Off the south coast of the Peloponnese, Kythira was a Venetian stronghold for many years and was also known as a pirate base. It has imposing castles, secret caves, picturesque bays, delightful villages and beaches to suit every taste.
The Venetian era comes to life as you walk through the castle in the main town of Kythira. Among the sights are the Palace of the Venetian Governor, the jails, the old cistern, the church of Myrtidiotissa and the church of Pantokrator – all landmarks and guardians of Kythira’s long history. Indeed, Kythira’s castle used to be called the Eyes of Crete, as it looks onto the three big seas of Greece – the Ionian, Aegean and Cretan.
Despite being located at Kythira’s southernmost edge, Kapsali is the hub of the island. You’ll be captivated by this lively waterfront hamlet with its twin bays and solitary lighthouse. Bars, cafes and restaurants serving fresh fish and lobsters, hotels, rooms to let, galleries and outdoor bookstalls on the coastal road all contribute to the bustling atmosphere.
The castle-town of Paleochora (also known as Agios Dimitrios) used to be the island’s capital and is perhaps its most important historical site. Built by people from Monemvasia in the 12th century, above two canyons at an altitude of 216m, it is not visible from the sea. Despite this, the infamous Ottoman admiral and former corsair Haireddin Barbarossa discovered, besieged and destroyed it. Exploring the ruins of its 80 houses and 20 churches is a haunting experience. The sole intact church of Agia Varvara is an architectural masterpiece.
At a particular hour of the day, the sun shines into the cave of the islet of Hytra, turning the water an emerald colour and the walls golden. You can get there by boat from Kapsali and swim inside the cave. At 200m long and 22m high, it is one of the most spectacular in Greece.
Life-size frescoes of saints painted in the 13th century greet you at the entrance of one of the most spectacular sights in Kythira.

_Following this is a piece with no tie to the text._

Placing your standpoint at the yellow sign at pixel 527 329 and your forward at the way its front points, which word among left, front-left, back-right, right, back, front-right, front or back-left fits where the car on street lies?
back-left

The stalagmites and stalactites inside the cave are natural wonders.
Blue-green waters, caves and sculpted rocks give Kaladi the status of being the Kythira’s star beach… and you won’t have any trouble agreeing once you arrive. But there is a long list of other beaches on this island in the Saronic Gulf: Melidoni, Fyri Ammos, Halkos, Plateia Ammos, Limionas and Oheles are some of the outstanding ones. Large or small, narrow or wide, there’s a beach for everyone on Kythira.
It’s a fascinating spectacle! You set off from a waterfall and continue down the ravine of the Nymphs to discover the old watermills of Kythira. One of the most enjoyable walks on the island.
This village, founded after the destruction of Paleohora, is an architectural marvel. You’ll see the ruins of a Venetian castle, churches and houses dating from the late 15th century.
This little port could have been plucked straight out of the Cyclades. Besides having a swim in the bays near the picturesque beaches, you can also take a look at the marvellous old Kavalini mansion with its sundial.